(Source items)

>>>

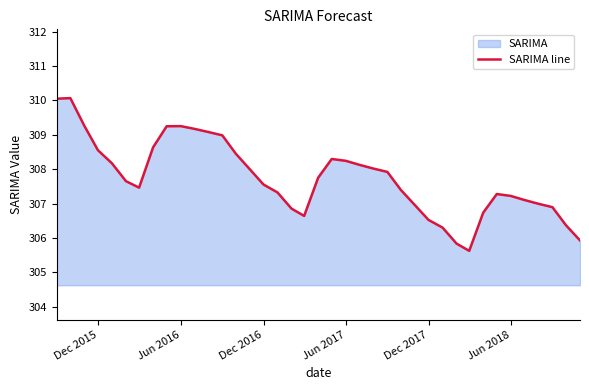

What is the value of the 37th point from the left?

306.9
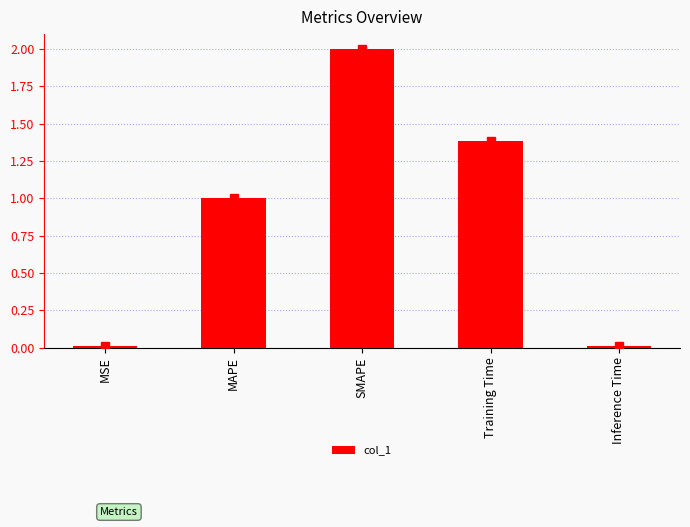

What is the sum of all values?

4.4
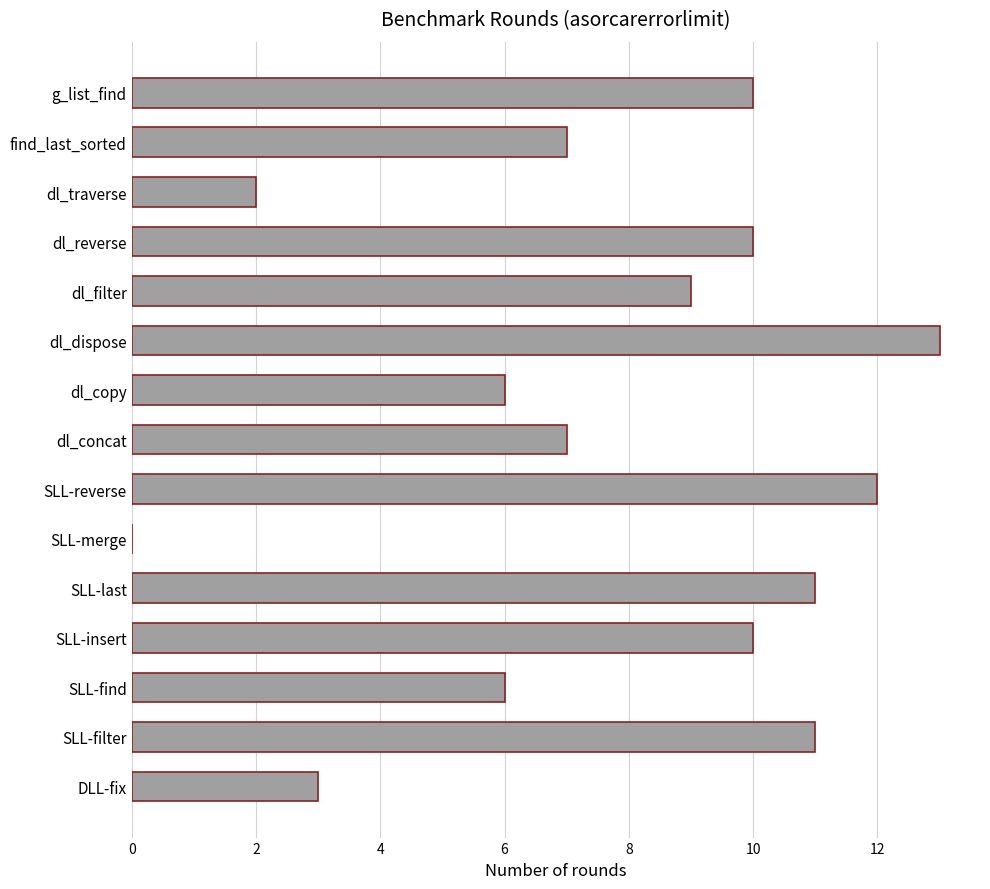

What is the sum of all values?

117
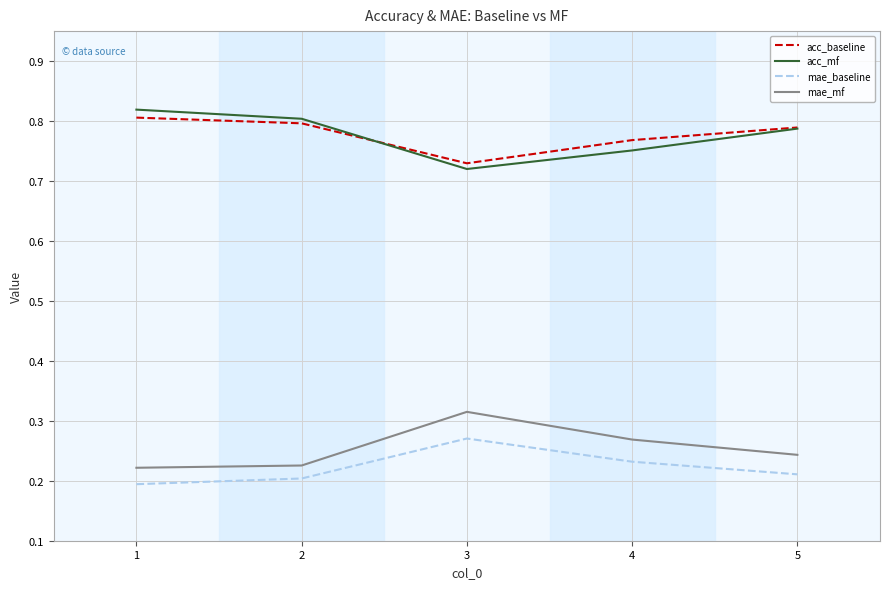

What is the total value across all series at 1?

2.0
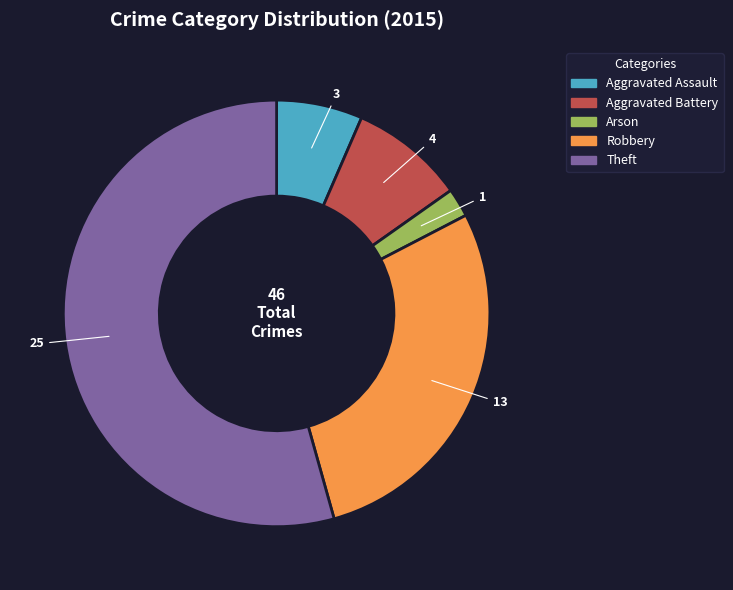

Does any single category account for the majority?

Yes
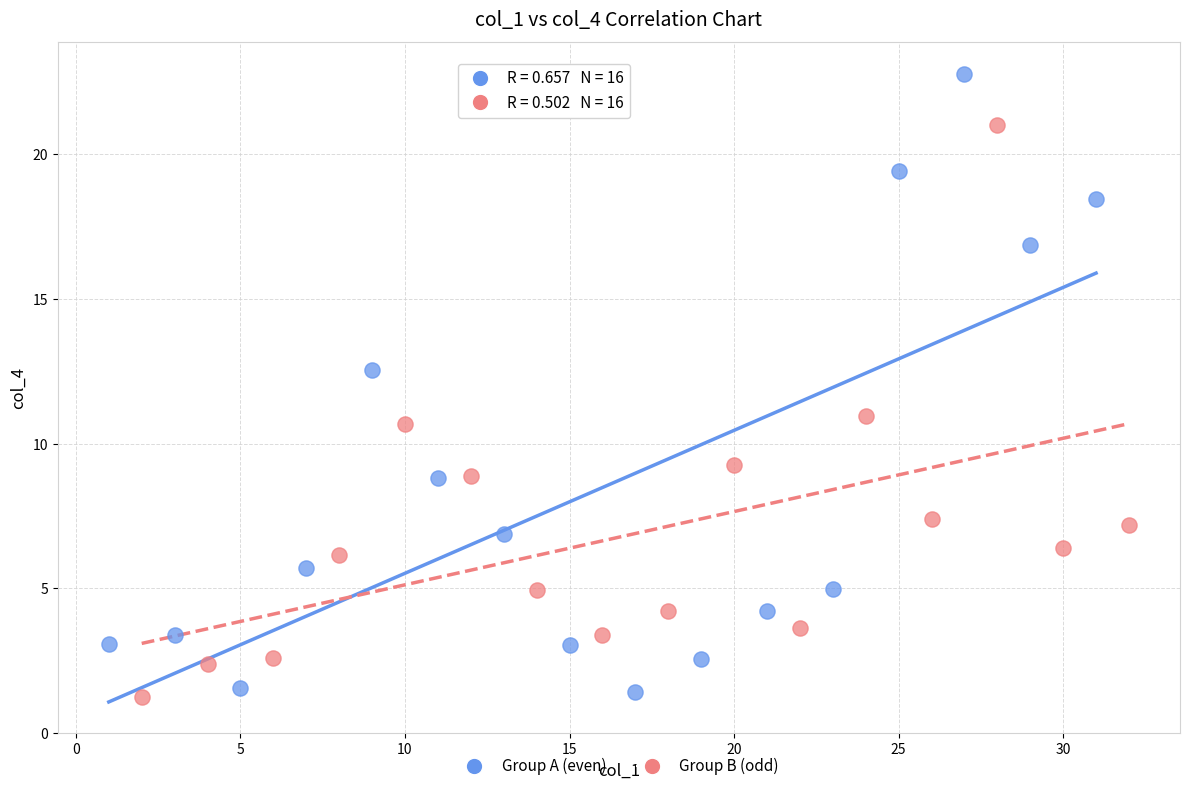

Which series has the widest spread of Y values?

Group A (even)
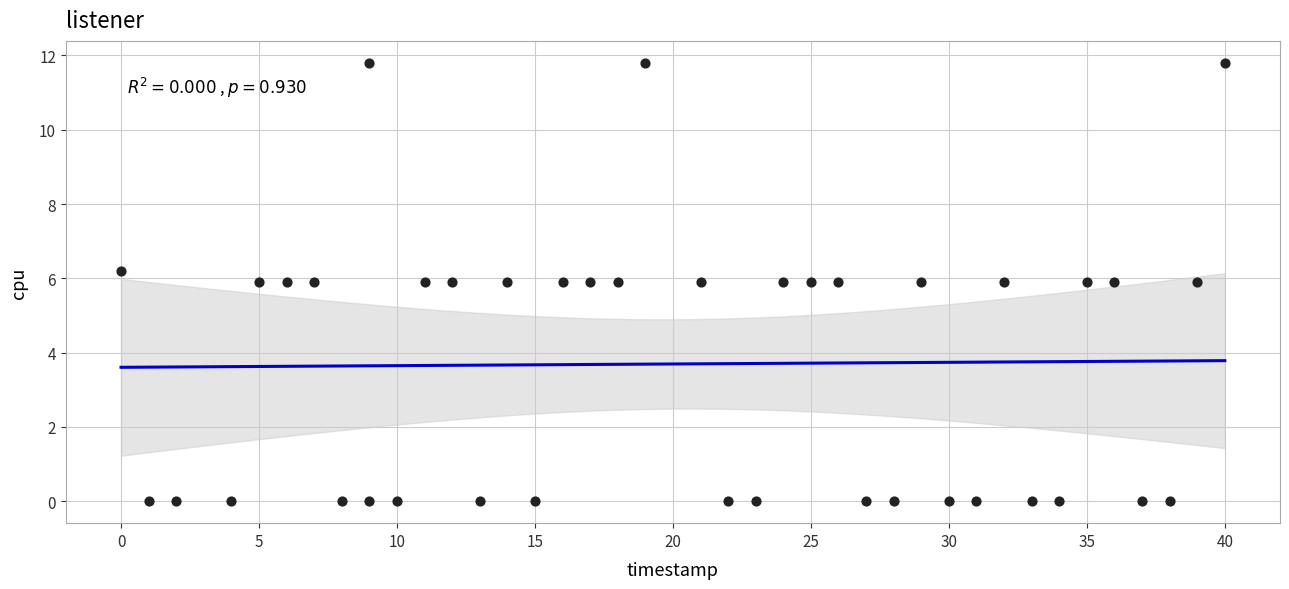

What is the range of X values (max minus min)?

40.0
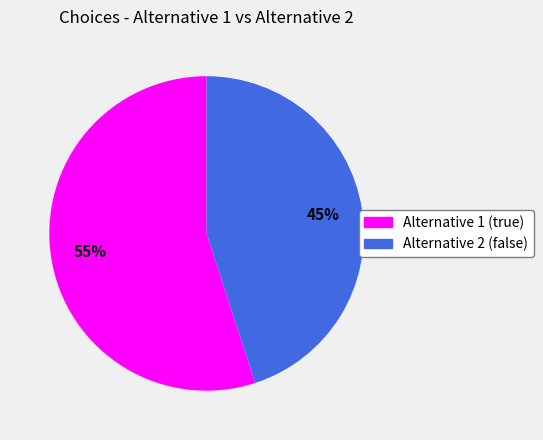

Which category accounts for the majority?

Alternative 1 (true)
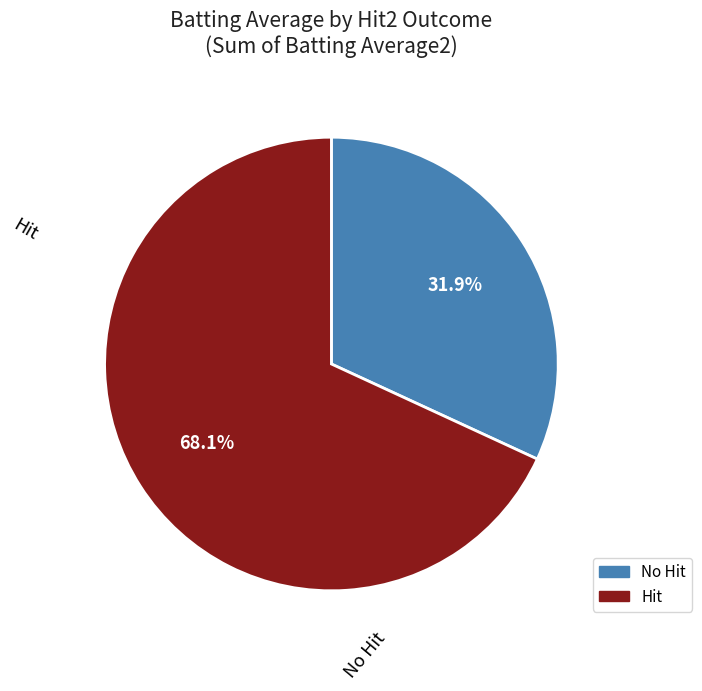

Is there any slice that represents more than half of the pie?

Yes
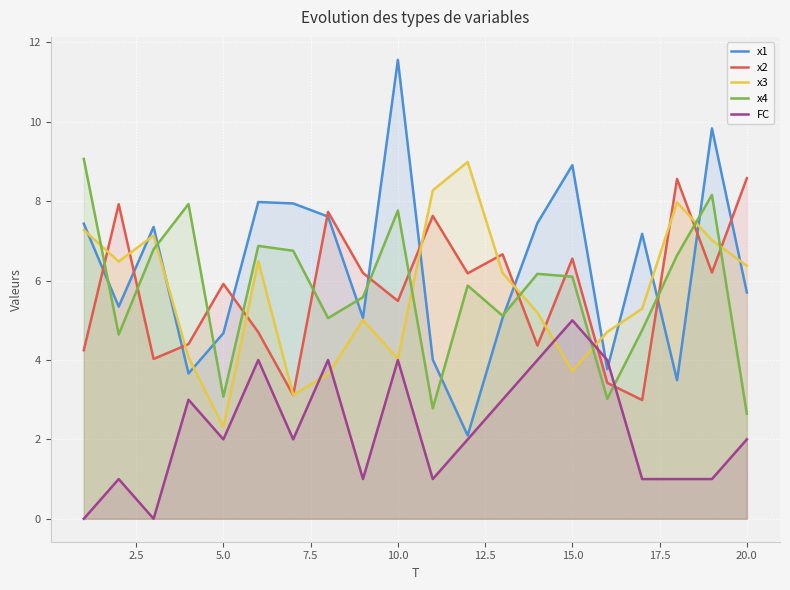

What is the value of the x4 point at the 12th from the left?

5.9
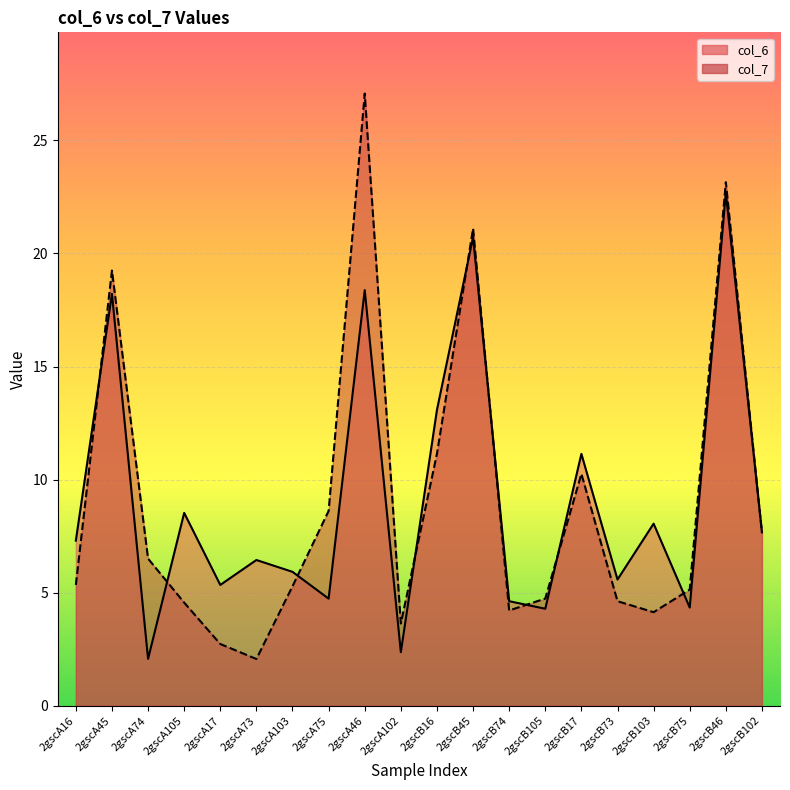

At which label does col_7 reach its peak?

2gscA46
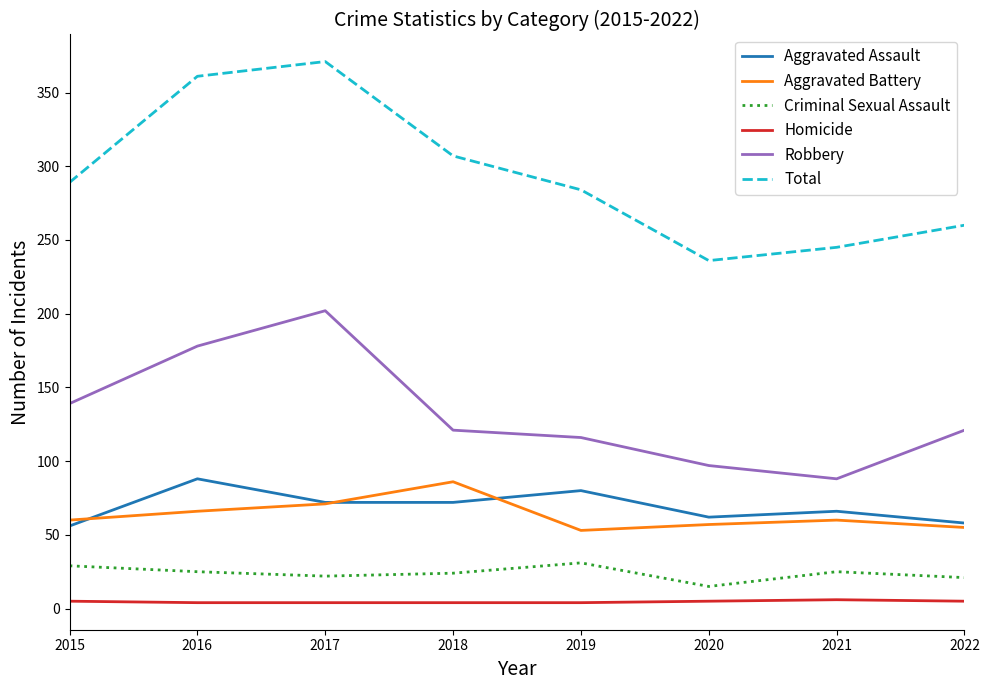

What are all the series names shown in the legend?

Aggravated Assault, Aggravated Battery, Criminal Sexual Assault, Homicide, Robbery, Total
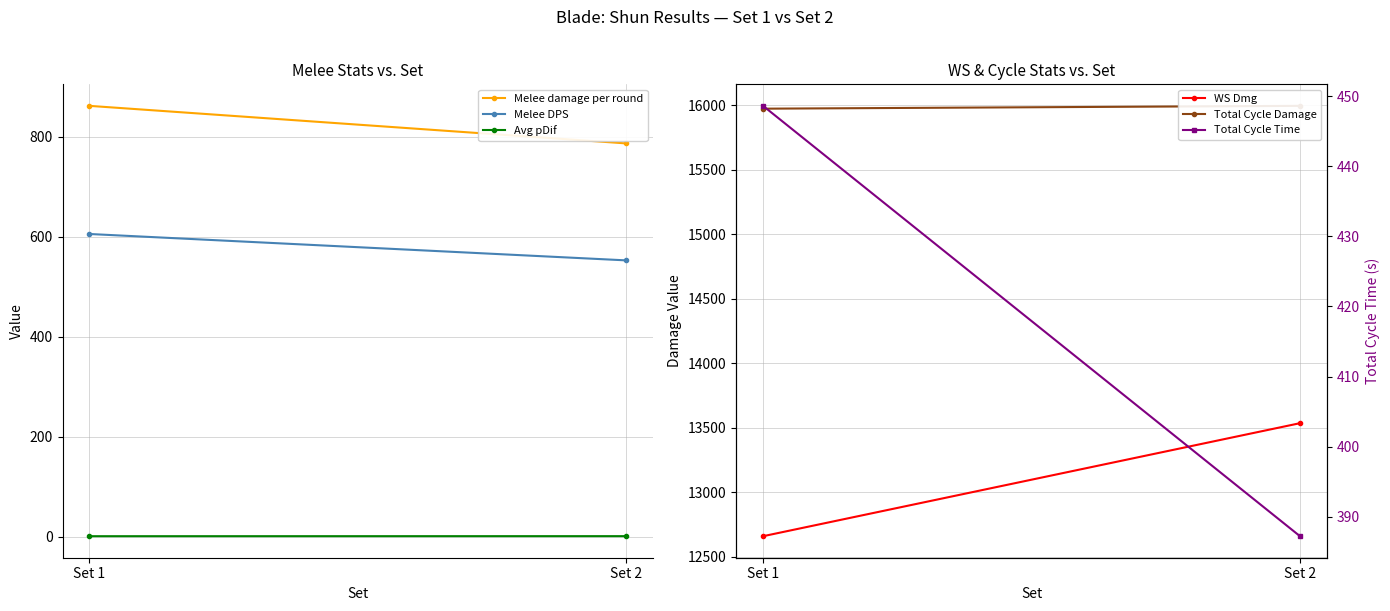

The Avg pDif series shows 0.9 at Set 1. True or false?

True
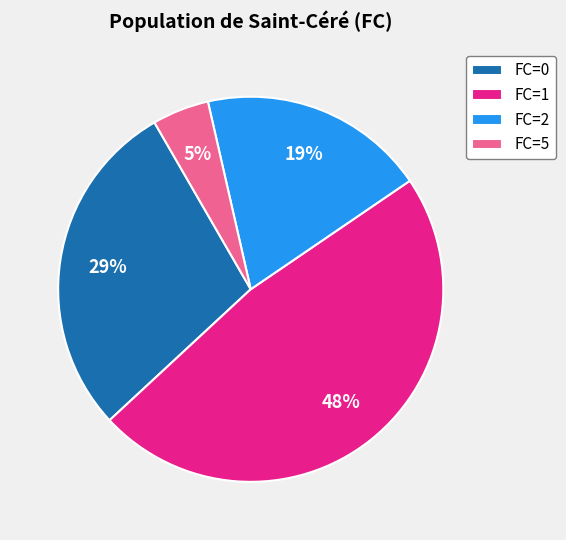

Rank the categories by value from lowest to highest.

FC=5, FC=2, FC=0, FC=1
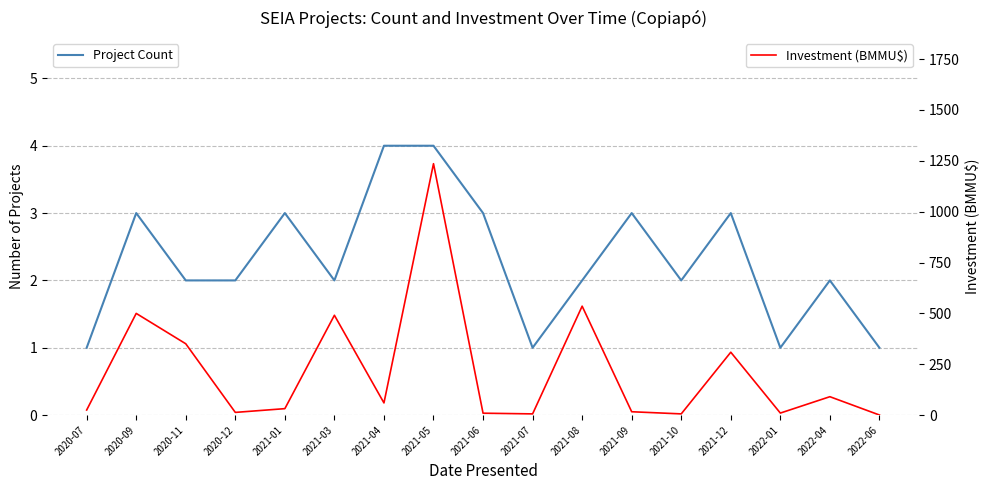

Which series has the largest total across all categories?

Investment (BMMU$)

<<<

YOUR ASSIGNMENT:
Copy every item above word for word, leaving out the pictures.

WRITTEN ANSWER:
What is the value of the 37th point from the left?

306.9

What is the sum of all values?

4.4

What is the sum of all values?

117

What is the total value across all series at 1?

2.0

Does any single category account for the majority?

Yes

Which series has the widest spread of Y values?

Group A (even)

What is the range of X values (max minus min)?

40.0

Which category accounts for the majority?

Alternative 1 (true)

Is there any slice that represents more than half of the pie?

Yes

What is the value of the x4 point at the 12th from the left?

5.9

At which label does col_7 reach its peak?

2gscA46

What are all the series names shown in the legend?

Aggravated Assault, Aggravated Battery, Criminal Sexual Assault, Homicide, Robbery, Total

The Avg pDif series shows 0.9 at Set 1. True or false?

True

Rank the categories by value from lowest to highest.

FC=5, FC=2, FC=0, FC=1

Which series has the largest total across all categories?

Investment (BMMU$)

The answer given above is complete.